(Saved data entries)

# # #

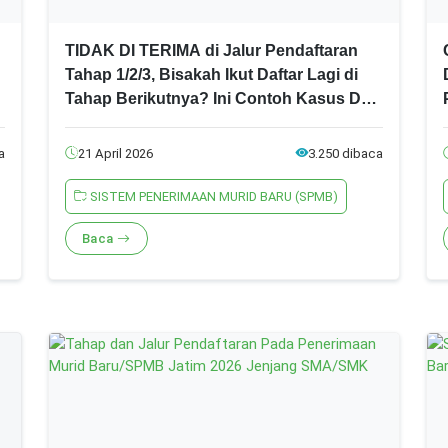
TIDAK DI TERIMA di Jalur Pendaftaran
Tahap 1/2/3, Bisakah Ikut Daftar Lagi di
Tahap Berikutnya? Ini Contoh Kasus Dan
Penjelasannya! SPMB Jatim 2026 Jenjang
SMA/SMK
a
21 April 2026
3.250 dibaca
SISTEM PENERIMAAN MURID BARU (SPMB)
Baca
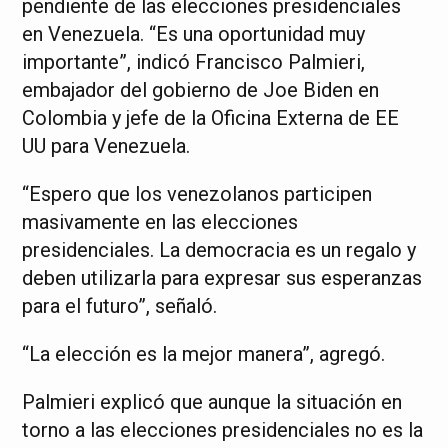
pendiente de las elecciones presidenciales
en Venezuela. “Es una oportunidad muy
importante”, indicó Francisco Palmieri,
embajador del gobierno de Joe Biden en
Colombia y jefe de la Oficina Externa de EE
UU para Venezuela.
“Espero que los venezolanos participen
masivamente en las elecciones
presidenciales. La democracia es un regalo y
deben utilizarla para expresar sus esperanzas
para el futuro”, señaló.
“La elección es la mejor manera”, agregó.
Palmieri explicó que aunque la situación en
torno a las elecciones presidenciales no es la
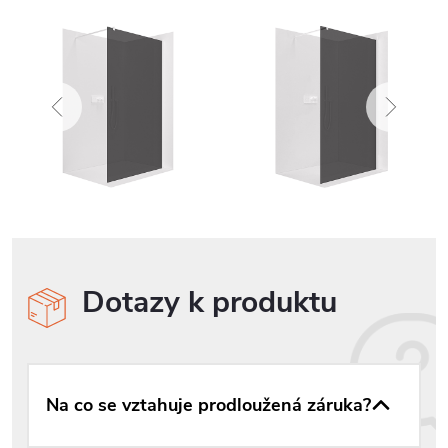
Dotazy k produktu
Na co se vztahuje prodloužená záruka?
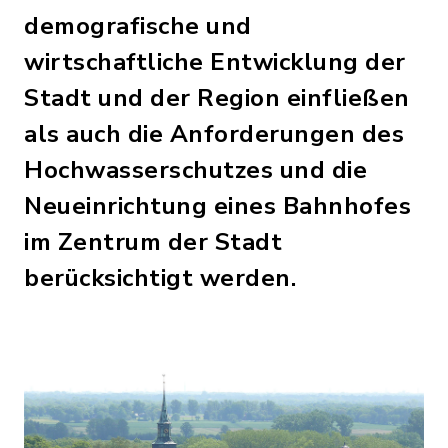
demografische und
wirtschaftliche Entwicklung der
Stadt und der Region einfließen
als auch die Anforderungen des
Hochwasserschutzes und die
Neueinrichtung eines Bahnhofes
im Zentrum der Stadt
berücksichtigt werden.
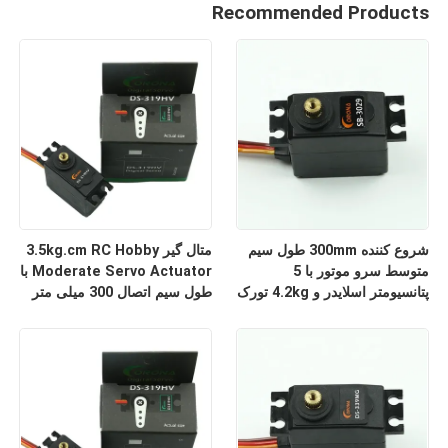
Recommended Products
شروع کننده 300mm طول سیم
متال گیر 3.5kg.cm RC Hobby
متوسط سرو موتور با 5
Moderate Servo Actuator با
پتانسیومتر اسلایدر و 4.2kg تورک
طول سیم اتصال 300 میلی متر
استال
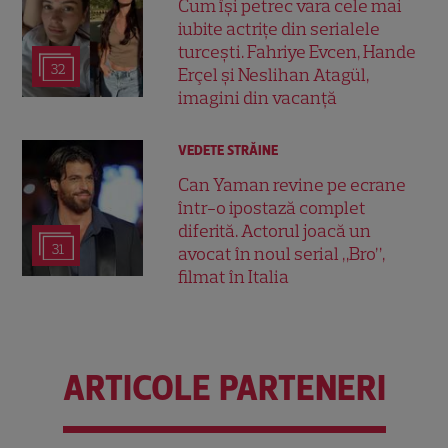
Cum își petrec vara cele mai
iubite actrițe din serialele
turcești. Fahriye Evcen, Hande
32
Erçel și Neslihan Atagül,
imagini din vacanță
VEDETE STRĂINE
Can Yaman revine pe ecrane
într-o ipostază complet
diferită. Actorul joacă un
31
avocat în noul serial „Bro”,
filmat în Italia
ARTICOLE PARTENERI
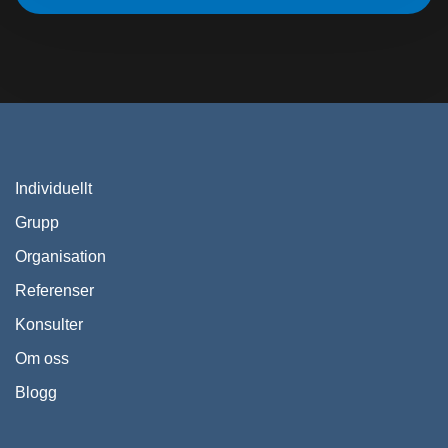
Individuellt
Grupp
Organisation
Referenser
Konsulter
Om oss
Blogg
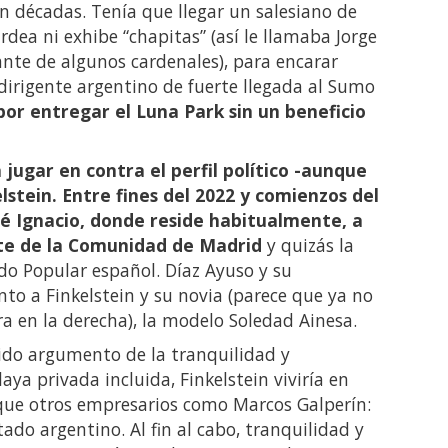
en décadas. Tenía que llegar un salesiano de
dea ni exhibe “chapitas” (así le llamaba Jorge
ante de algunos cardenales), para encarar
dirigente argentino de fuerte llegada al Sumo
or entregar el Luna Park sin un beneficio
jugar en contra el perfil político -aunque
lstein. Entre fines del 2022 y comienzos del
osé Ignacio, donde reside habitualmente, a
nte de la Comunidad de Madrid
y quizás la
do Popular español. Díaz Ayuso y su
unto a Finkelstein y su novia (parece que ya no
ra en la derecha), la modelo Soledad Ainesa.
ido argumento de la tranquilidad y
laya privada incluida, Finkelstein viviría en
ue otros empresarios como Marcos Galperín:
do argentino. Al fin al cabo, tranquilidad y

# # #

Edit the records starting at the line that contains "en décadas. Tenía que llegar un salesiano de" and ending at the end of the records, replacing "tranquilidad" with "calma" and leaving everything else unchanged. Return only those lines.

• **FINISHED EXERCISE**
en décadas. Tenía que llegar un salesiano de
dea ni exhibe “chapitas” (así le llamaba Jorge
ante de algunos cardenales), para encarar
dirigente argentino de fuerte llegada al Sumo
or entregar el Luna Park sin un beneficio
jugar en contra el perfil político -aunque
lstein. Entre fines del 2022 y comienzos del
osé Ignacio, donde reside habitualmente, a
nte de la Comunidad de Madrid
y quizás la
do Popular español. Díaz Ayuso y su
unto a Finkelstein y su novia (parece que ya no
ra en la derecha), la modelo Soledad Ainesa.
ido argumento de la calma y
laya privada incluida, Finkelstein viviría en
ue otros empresarios como Marcos Galperín:
do argentino. Al fin al cabo, calma y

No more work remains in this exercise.